Petualangan Astral: KEMAJEMUKAN SEMESTA
Akhir-akhir ini, aku seringkali memikirkan misteri anak-anak hijau (The Green Children) yang muncul di desa Woolpit pada abad pertengahan di Inggris. Memang, misteri ini adalah salah satu yang ingin kutelusuri kebenarannya dari jauh-jauh hari. Aku merasa penelusuran terkait hal ini harus segera kulakukan, tanpa lagi ada penundaan.
Cerita The Green Children atau anak-anak hijau dari desa Woolpit telah dikenal oleh banyak orang di berbagai belahan dunia. Dikisahkan ada dua anak kecil, laki-laki dan perempuan, ditemukan dalam sebuah lubang yang biasa digunakan untuk menjebak serigala. Sumber lain menyatakan mereka ditemukan dari sebuah gua. Kedua anak itu memiliki warna kulit yang semuanya hijau dan berbicara dalam bahasa yang tak dimengerti oleh orang-orang.
Mereka ditawari berbagai jenis makanan oleh masyarakat setempat. Namun anehnya, kedua anak yang merupakan kakak beradik itu tak pernah mau memakan makanan yang diberikan kepada mereka. Hingga akhirnya saat mereka disuguhi kacang polong, mereka pun makan dengan lahapnya.
Sampai suatu ketika, sang anak laki-laki yang merupakan adik dari anak perempuan itu tak bisa bertahan hidup. Ia menghembuskan napas terakhirnya. Tersisalah sang kakak yang bisa bertahan. Dirinya mencoba untuk membiasakan makan makanan lain selain kacang polong. Warna kulitnya pun berubah perlahan seperti kulit manusia pada umumnya.
Anak perempuan yang kemudian diberi nama Agnes itu pun mulai belajar bahasa setempat dan mampu menjelaskan tentang tempat asal muasal dirinya tinggal, serta awal kejadian mengapa dirinya dan sang adik bisa tiba di desa Woolpit. Cerita lebih lengkapnya bisa kalian dapatkan di internet. Karena kurasa, apa-apa yang tersebar di buku atau internet tentang The Green Children ini sudah tercampur dengan pendapat atau asumsi pribadi. Jadi bukan lagi penjelasan asli yang dituturkan oleh Agnes, sebagai orang yang mengalaminya sendiri.

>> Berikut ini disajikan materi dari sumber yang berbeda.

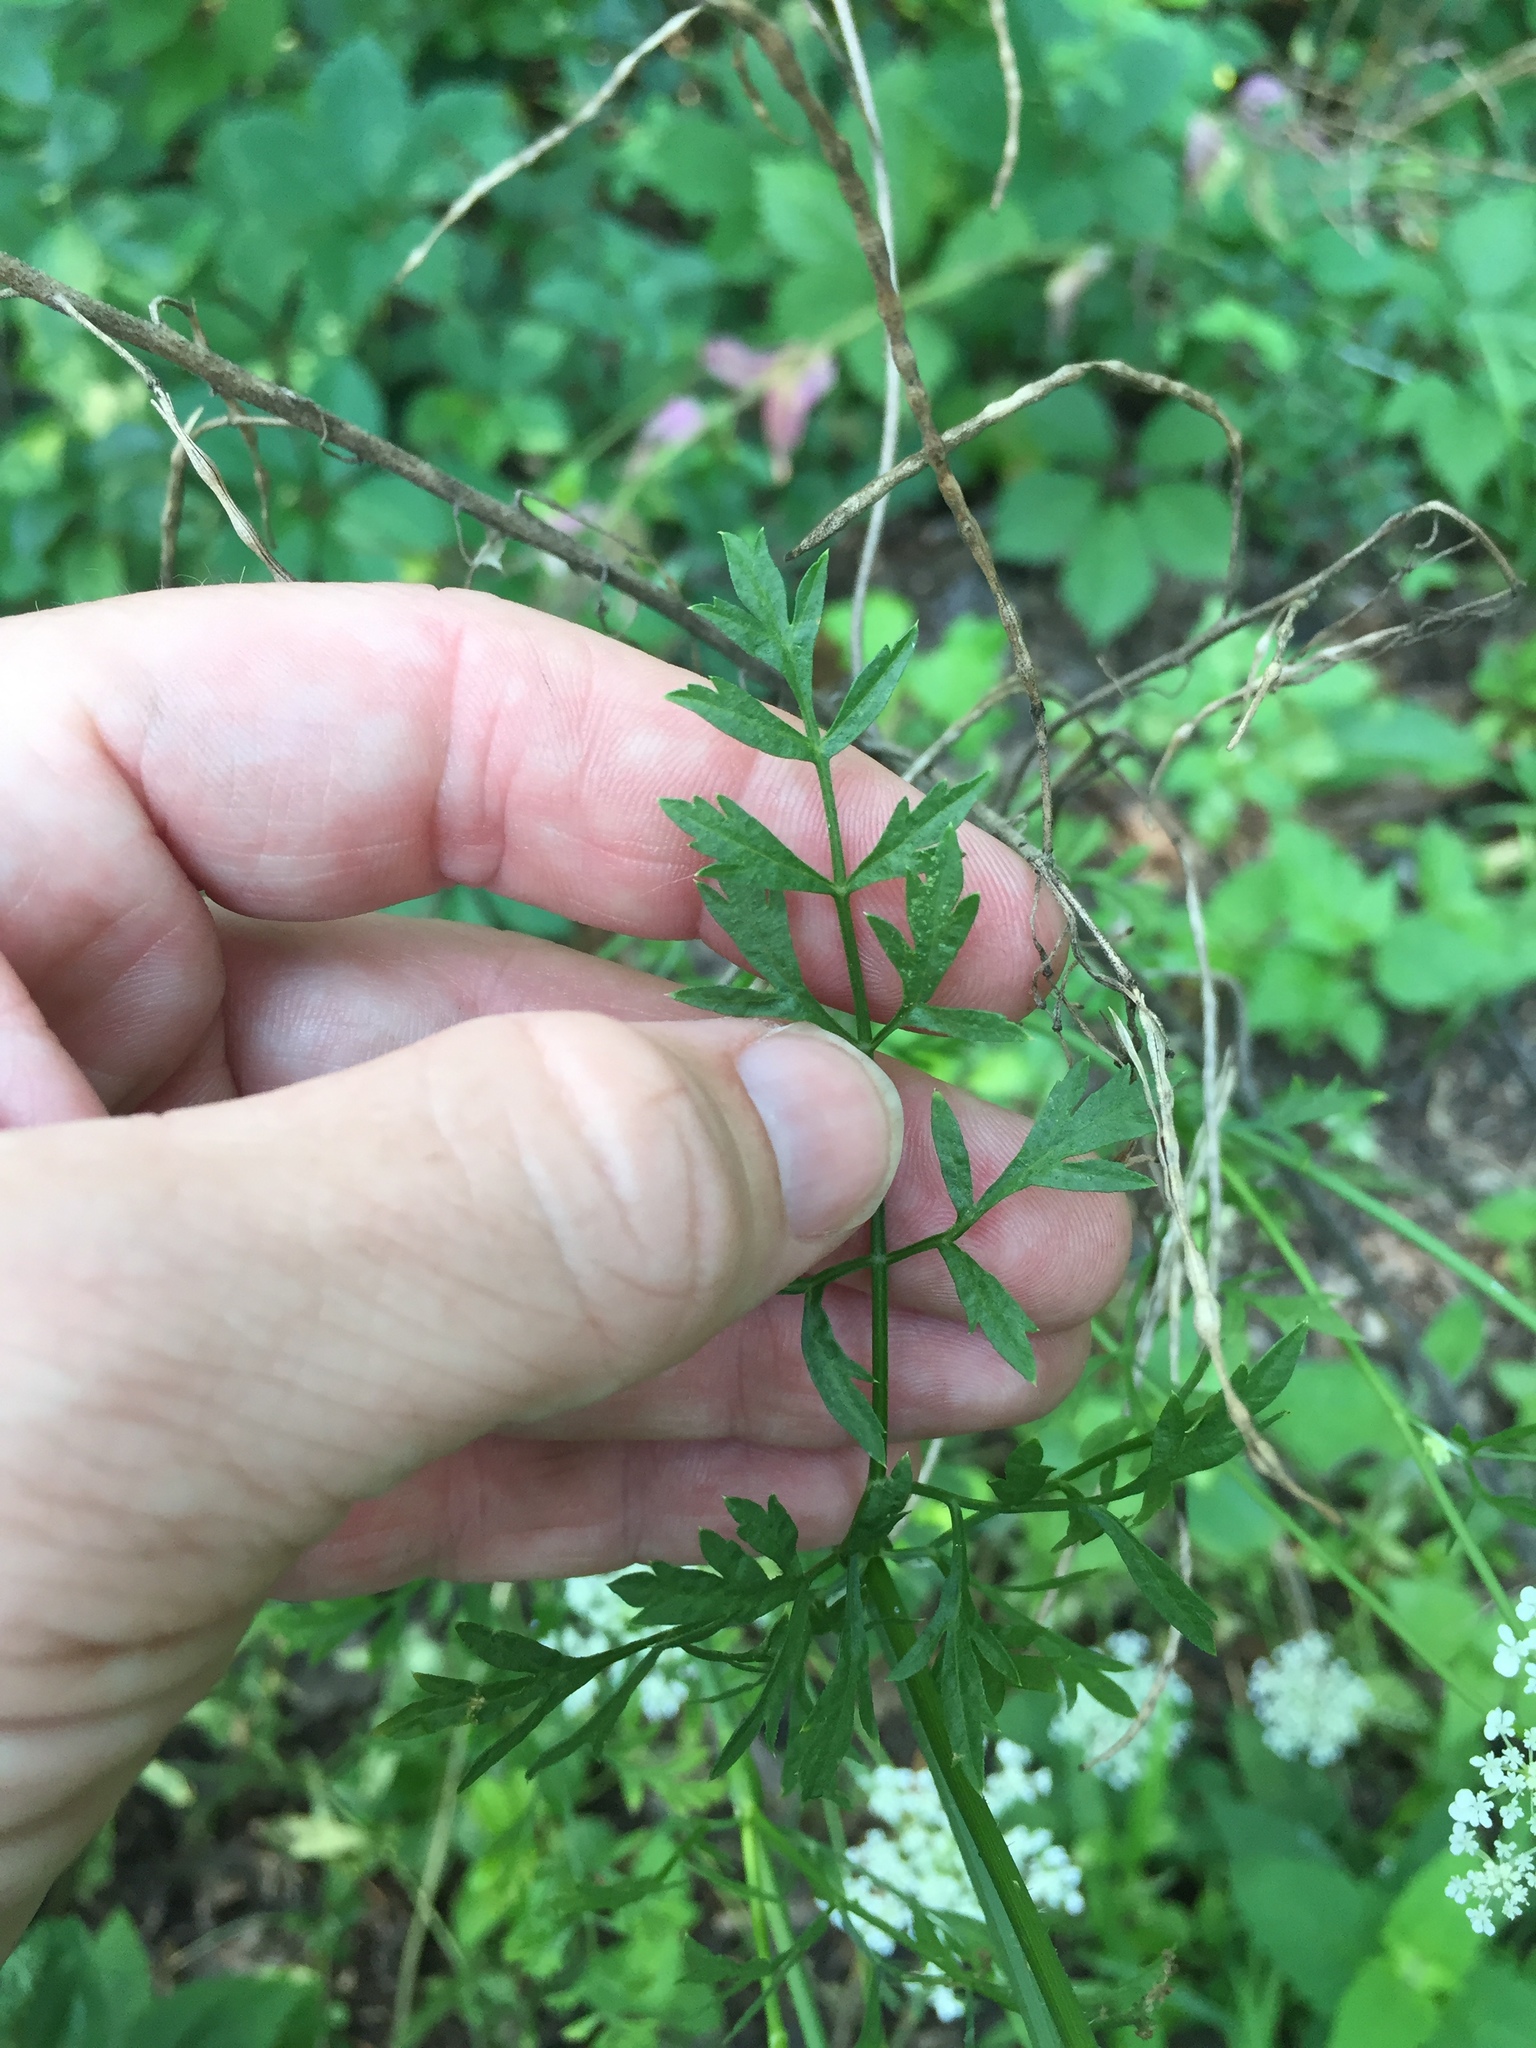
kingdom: Plantae
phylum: Tracheophyta
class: Magnoliopsida
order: Apiales
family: Apiaceae
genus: Daucus
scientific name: Daucus carota
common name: Wild carrot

Di basecamp Salaka Minangka, aku berdiskusi dengan teman-temanku untuk merencanakan perjalanan kami ke masa lalu. Hal yang menjadi petunjuk awal bagi kami adalah waktu dan tempat kejadian. Dari berbagai sumber di internet, konon kejadian munculnya anak-anak hijau di Woolpit adalah pada abad pertengahan dalam sejarah Eropa, tepatnya pada abad ke-12. Namun dari riset yang dilakukan oleh Krieva, kejadian itu terjadi pada tahun 1312 M.
Dari segi waktu, tahun yang kami dapatkan memang berbeda dengan pengetahuan umum yang tersebar selama ini. Tahun 1312 M artinya sudah masuk pada abad ke-13. Namun tahun tersebut masih berada pada abad pertengahan, mengingat abad pertengahan dalam sejarah Eropa berakhir di abad ke15. Sementara dari segi tempat, desa Woolpit memang merupakan tempat di mana kejadian tersebut berlangsung.
Guntrasaka tampak bersemangat untuk ikut melakukan perjalanan penelusuran kali ini. Jatah terakhir diambil oleh Sramvita. Kami bertiga pun kemudian segera mengakses portal Innercore Kendan untuk menuju waktu dan tempat yang telah ditentukan.
Kami tiba di saat anak-anak hijau itu telah ditemukan dan dibawa ke sebuah rumah warga. Fokus kami bukan pada anak-anak tersebut, akan tetapi pada tempat asal mereka. Guntrasaka memeriksa lubang di mana kedua anak hijau ditemukan.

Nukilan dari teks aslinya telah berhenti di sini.